The governor shared these projections while briefing senior executives from leading global financial and investment institutions like JP Morgan, Barclays, Citibank, Jefferies, and Franklin Templeton, as well as major credit rating agencies such as Fitch Ratings, Moody’s, and S&P Global.
The briefing took place on the sidelines of the International Monetary Fund (IMF)–World Bank Spring Meetings held during April 13-18, 2026.
The SBP Governor noted that Pakistan’s key macroeconomic indicators have improved faster than anticipated at the start of the fiscal year, despite rising global uncertainty triggered by the ongoing war in the Middle East.
He said inflation averaged 5.7 percent during the first nine months of the current fiscal year, while the external current account remained in surplus. SBP’s foreign exchange reserves increased to $16.4 billion, largely driven by the central bank’s purchases from the interbank foreign exchange market.

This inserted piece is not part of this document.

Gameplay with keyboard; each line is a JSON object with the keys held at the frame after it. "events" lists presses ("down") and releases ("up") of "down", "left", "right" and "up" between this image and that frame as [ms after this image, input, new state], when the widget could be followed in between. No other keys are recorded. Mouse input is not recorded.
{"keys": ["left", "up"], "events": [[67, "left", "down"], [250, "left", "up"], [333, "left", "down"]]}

According to the governor, improved macroeconomic stability has supported a gradual, sustainable, and broad-based economic recovery. Real GDP growth accelerated to 3.8 percent in the first half of FY26, compared with 1.8 percent recorded during the same period last year.
The governor emphasized that Pakistan’s economic fundamentals are significantly stronger today compared to earlier external shocks, including the Russia–Ukraine war in early 2022.
He informed participants that substantial progress had been made in stabilizing the economy even before the Middle East war began. A prudent combination of monetary and fiscal policies helped reduce inflation to within the target range while strengthening fiscal and external buffers.
The governor acknowledged that recent developments in the Middle East (surging global energy prices, freight costs, and insurance premiums) pose new challenges. However, he reaffirmed that both the SBP and the government remain committed to maintaining price stability and safeguarding macroeconomic stability through timely policy actions.
He noted that monetary policy remains cautiously calibrated, with the real policy rate staying firmly positive. The government has also maintained primary fiscal surpluses while introducing targeted subsidies and demand-management austerity measures to manage economic pressures.
Ahmad further highlighted the staff-level agreement with the IMF for the third review of the Extended Fund Facility and the second review of the Resilience and Sustainability Facility, alongside recent credit rating affirmations, describing them as independent validation of Pakistan’s reform momentum and commitment to macroeconomic stability.
During his visit, the SBP governor also engaged with the Pakistani diaspora and international stakeholders at the Remittances and Roshan Digital Account (RDA) Roadshow. He announced that RDA inflows have surpassed $12.4 billion across more than 917,000 accounts.
He added that recent regulatory enhancements, including the inclusion of non-resident entities, aim to further integrate Pakistan into global financial markets and attract a wider pool of foreign investment.